Science Fair: 2012

Today was the 2012 California State Science Fair, and as usual, I was the chair of the Jr. Math and Software Panel. This year we had 21 projects + one no-show, and a large panel of 11 judges. The focus of the projects varied widely: simulating and playing games, writing useful programs, navigation, exploring math theorites, security, and many other topics. Here’s a run down of the winners and some of the other projects.

Our first place project, “Computer vs. Human: Exploring AI in the Game Blokus” was by last year’s winner, continuing her exploration of the game Blokus. This little 7th grader from Orange County knew her stuff down pat: she knew the game, she programmed a wide variety of different strategies such that she determined the winning algorithmic approach to playing the game. As I indicated before, games were a common theme: an honorable mention project from two 7th graders addressed Tic-Tac-Toe (“Artificial Intelligence: Teaching a Computer to Play Tic-Tac-Toe“) with an innovative learning strategy; another project from a 7th grader in Marin County explored which player had the statistical advantage in the game of Risk (“Probability and Risk“). We also had projects exploring the game Sudoko and Basketball statistics.

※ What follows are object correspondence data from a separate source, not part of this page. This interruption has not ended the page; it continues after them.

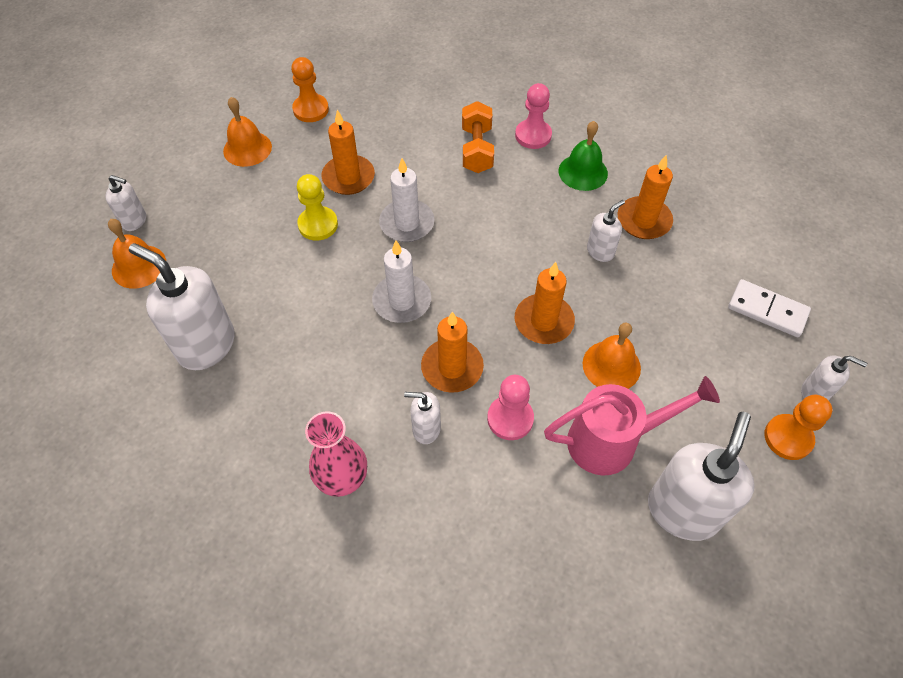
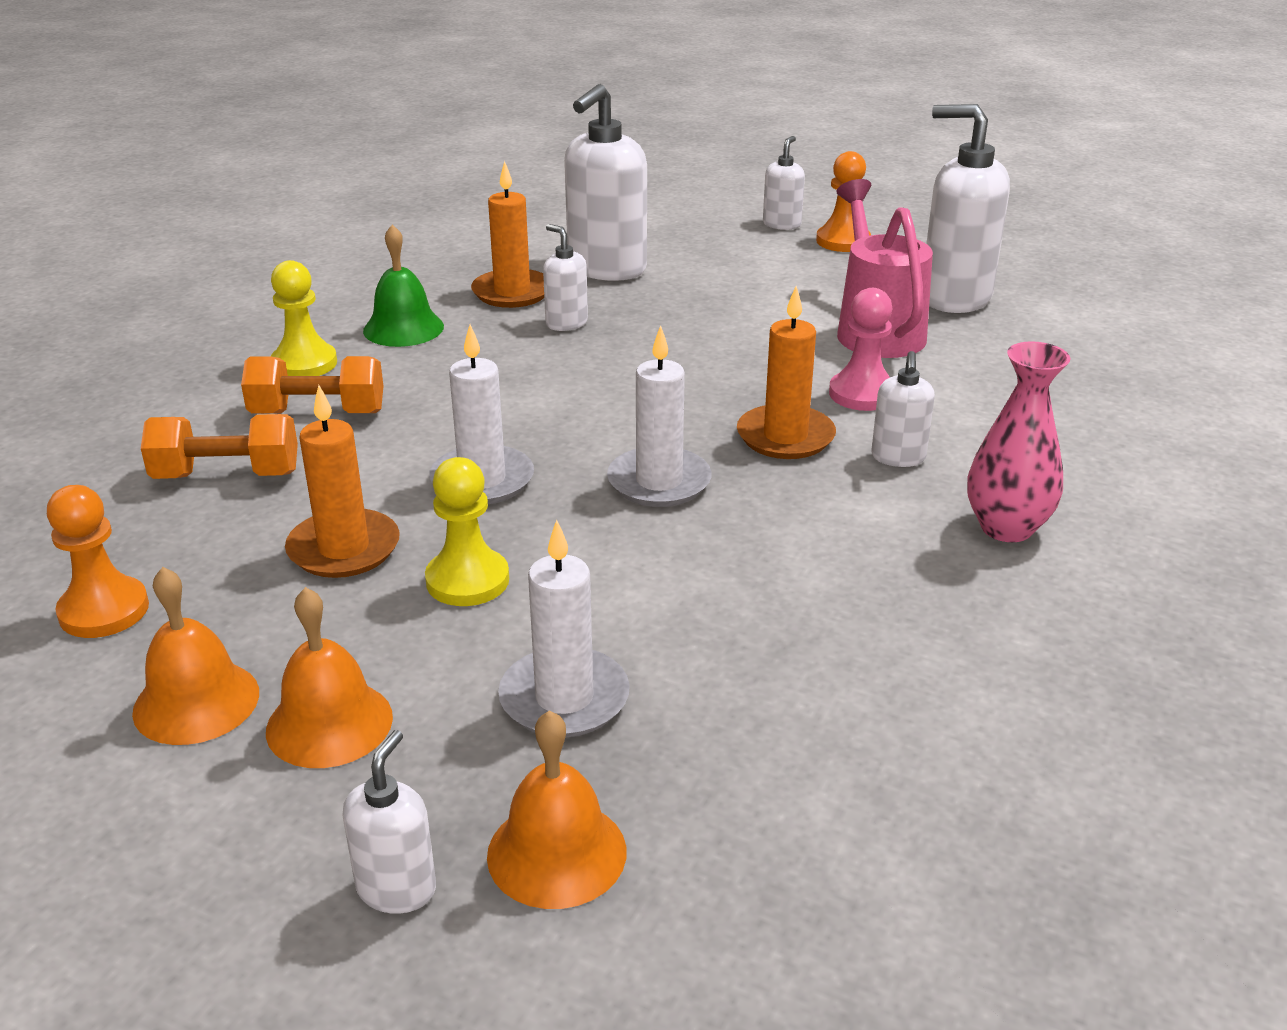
camera: 90 degrees left, 25 degrees down
white soap dispenser [129,243,235,370] -> white soap dispenser moved to [564,84,647,281]
pink pawn [515,83,552,149] -> yellow pawn [271,260,337,376]
orange candle [515,262,575,344] -> none
orange bell [583,323,641,389] -> orange bell moved to [266,587,393,768]
white domino [728,279,811,337] -> none
none -> orange dumbbell [141,414,298,479]
none -> white candle [498,520,630,738]

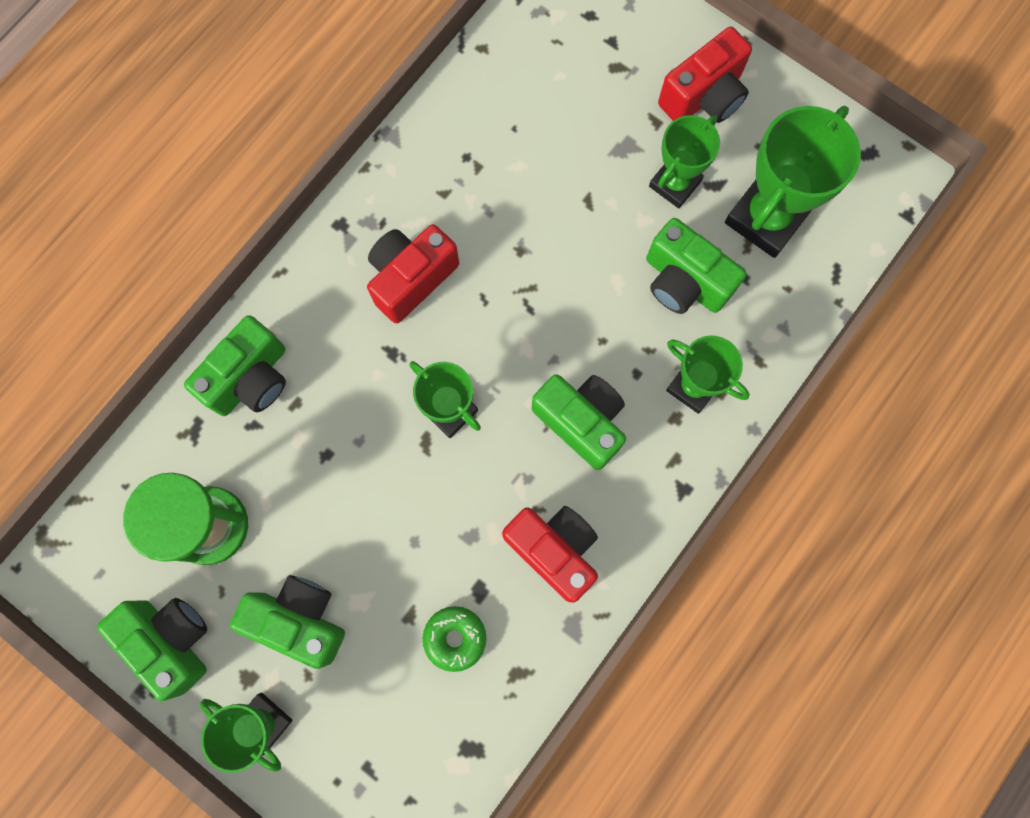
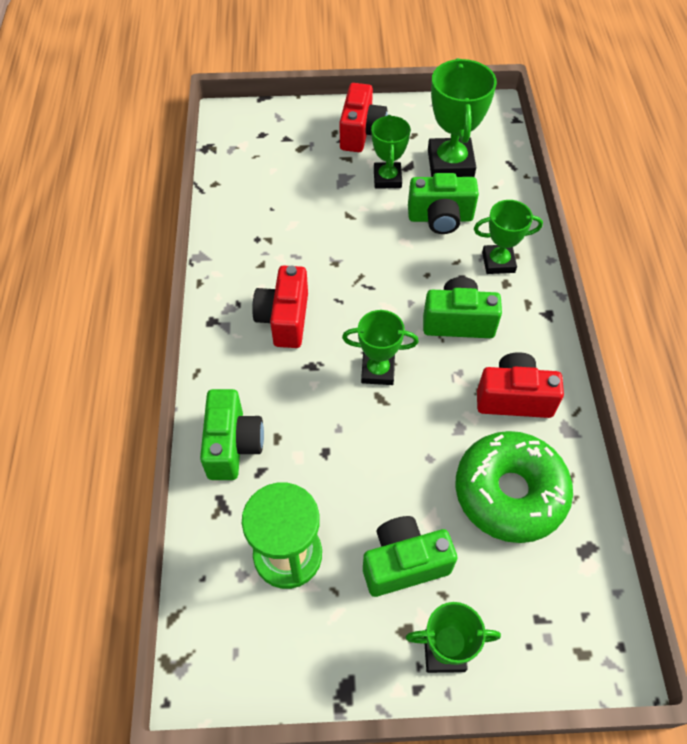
camera: 40 degrees left, 20 degrees down
green camera [97,598,207,701] -> none
green donut [423,606,486,672] -> green donut [455,431,573,543], size x2.17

Our second place project addressed a subject close to my heart: computer security. This project, Security through Obscurity (Steganography), explored the hiding of information in static images, determining that it was possible to encode information in 9 bits for each pixel (3 each for red, green, and blue) before the image was visually affected. This was another poised 8th grader from Orange County who really knew her stuff.

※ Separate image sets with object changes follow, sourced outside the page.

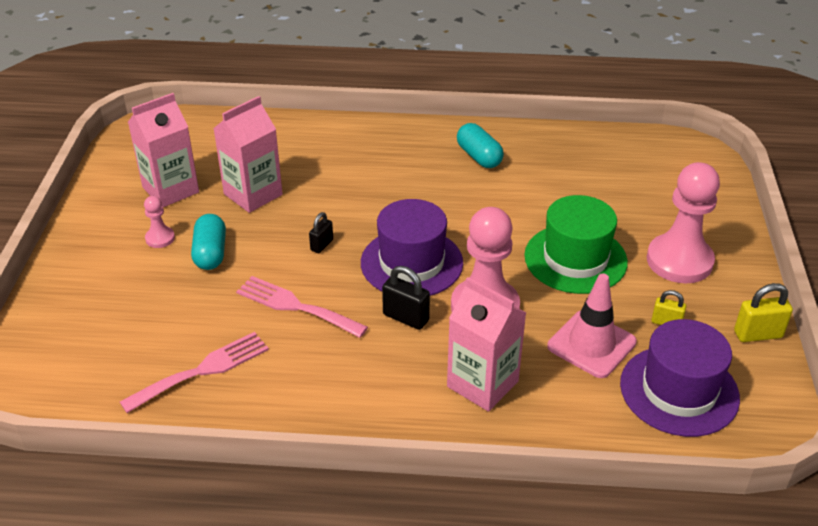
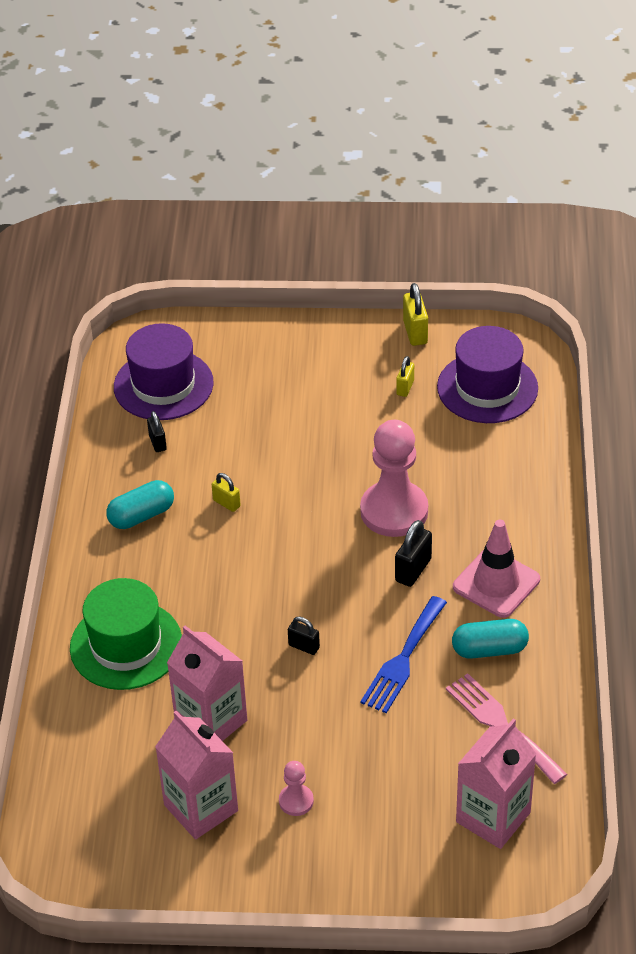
camera: 90 degrees left, 5 degrees up
turquoise capsule [191,214,226,270] -> turquoise capsule moved to [452,619,529,659]
pink fork [236,276,368,338] -> blue fork [360,596,447,713]
purple hat [361,199,463,296] -> purple hat moved to [114,323,214,420]
pink carton [447,277,526,412] -> pink carton moved to [456,719,536,849]
green hat [524,195,628,294] -> green hat moved to [70,578,182,690]
pink traffic cone [547,273,637,378] -> pink traffic cone moved to [453,520,540,618]
pink pawn [647,162,720,283] -> none
none -> black padlock [147,411,167,452]
none -> yellow padlock [212,473,241,512]

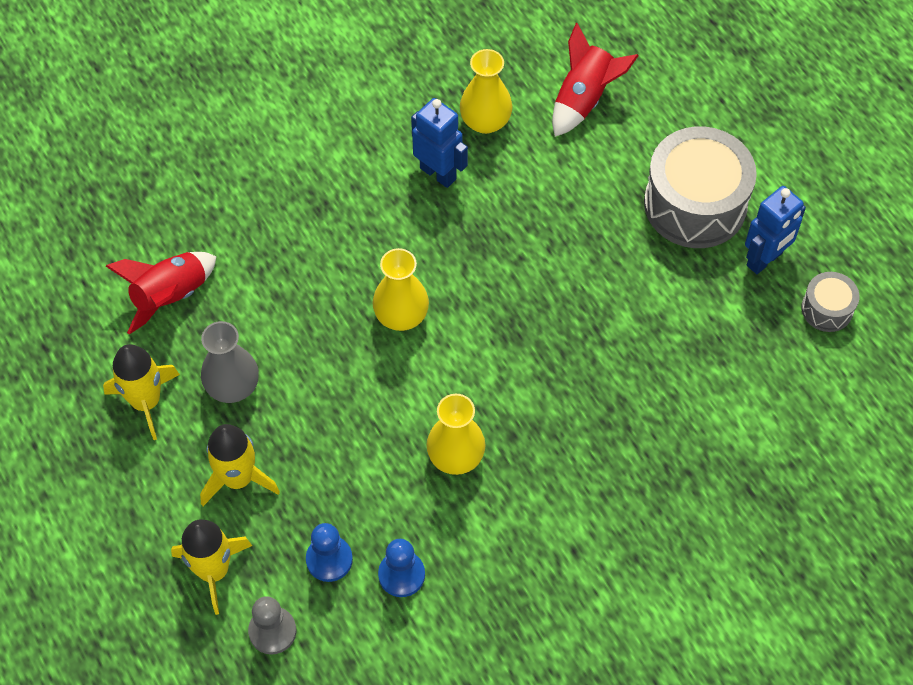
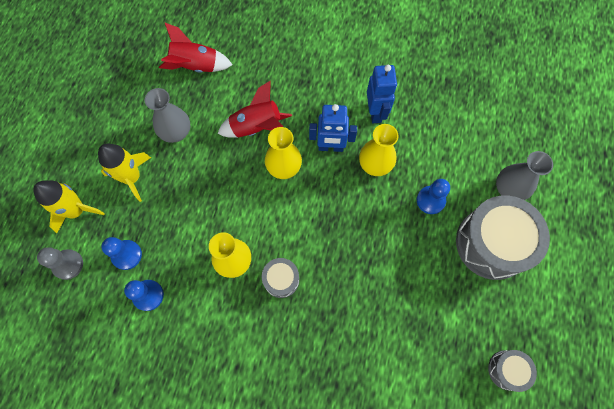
camera: 45 degrees right, 10 degrees up
yellow rocket [103,344,180,440] -> none
yellow vase [460,49,513,134] -> yellow vase moved to [359,124,398,176]
red rocket [552,23,639,137] -> red rocket moved to [218,80,292,138]
blue robot [745,186,806,274] -> blue robot moved to [309,104,357,152]
none -> grey drum [262,258,299,298]
none -> blue pawn [417,179,450,214]
none -> grey vase [496,151,553,200]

Our third place project was from a team that explored navigation out of their interest in sailing. These two brothers — one 6th grade, one 8th grade — from San Joaquin County looked at how to determine position: “Creating a Global Positioning System: Determining Latitude and Longitude Based Upon Solar Azimuth and Elevation“. This wasn’t our only navigation project: An honorable mention went to a 7th grader from Santa Cruz County for his project “The Three Little Pigs and the Big Bad Navigation Device“. This young fellow decompiled the Minecraft game, added in three navigation methods (a compass, a vector, and a quasi-map) and the determined which was the best approach to find a given goal.

Our fourth place project was from an 8th grader from Santa Clara County who explored modeling with a project titled “A Mathematical Analysis of Animal Food Chains in Serengeti National Park, Africa: A Computer Simulation Program“. This young student obtained data from paper, and then analyzed trends (by hand, if I recall) to look at the effects of the growth of different animal populations. This wasn’t our only modeling problem: we had one that looked at sampling methods, and one that looked at the birthday paradox.

A number of projects looked at more traditional geometric and mathematical issues. These included the common topics that address calculation of pi in some way (this year, Buffon’s Needle) or Fibonacci numbers. Geometric was also represented by a project that attempted to find the center of a triangle. Mathematics were representated by projects addressing queuing theory and solution of polynomials.

There were a few projects that defied categorization. One student attempted to develop a project that addressed assignment of homework and keeping track of assignments–it was a good idea and implementation, but didn’t scale well. Another project looked at the impact of cosmic dust; in particular, whether it caused aerodynamic drag. There was a project that used a 600dpi printer and a HeNe laser to produce holograms. There was also a project that attempted to compare web browser speed, but it needed better understanding of what web browsers do and the variables that affect browser speed.

Lastly, there was a project that had us scratching our heads a bit: “By Random Chance or By Design?” This attempted to explore the question of whether something created through intelligent design could be recreated by random chance.  His conclusion was that it was impossible to do so. Guess we’ll have to tell those monkeys to give up on those typewriters.

A few additional observations:

  • We have some really bright kids out there. I just talked about our panel, but go to the website and peruse all the panels. You’ll see some remarkable projects out there.
  • Whatever happened to real programming languages (also know as “And those programming languages kids uses these days, they’re just …”). I saw kids programming in Java, Javascript, Python, PHP, and other web-interpreted languages. What happened to C or other traditional programming languages and the more traditional programming model.
  • If you’re going to do a science project, investigate and do something novel. It is much harder to be successful if you are doing simple things (tic-tac-toe, pi, well-known number theory). Do something hard or novel, and know it down pat. Know how to present and be comfortable presenting it. If you look at our top placers, this is what was common: they did something novel, they knew it well, and they knew how to talk about it like they knew it, without going over the head of the judges.

I really enjoy doing things like this. Whether it was the recent ethics competition or the science fair: judging events like this is a way to give back to the community. I encourage all of you to do something like this: give back, and help our emerging science students. Lord knows the state isn’t helping.